- [EXERCISE INPUTS]:

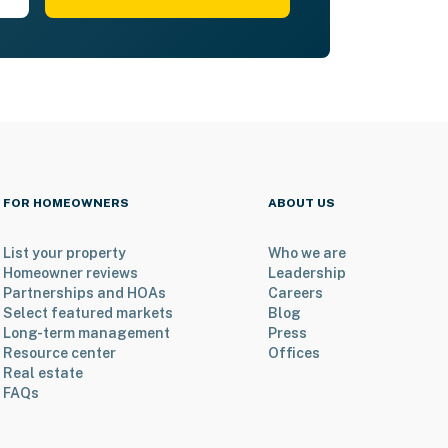
FOR HOMEOWNERS
ABOUT US
List your property
Who we are
Homeowner reviews
Leadership
Partnerships and HOAs
Careers
Select featured markets
Blog
Long-term management
Press
Resource center
Offices
Real estate
FAQs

- [TASK BRIEF]: Copy exactly the lines running from the one that contains "Homeowner reviews" to the end of the material, both ends included.

- [TASK RESULT]:
Homeowner reviews
Leadership
Partnerships and HOAs
Careers
Select featured markets
Blog
Long-term management
Press
Resource center
Offices
Real estate
FAQs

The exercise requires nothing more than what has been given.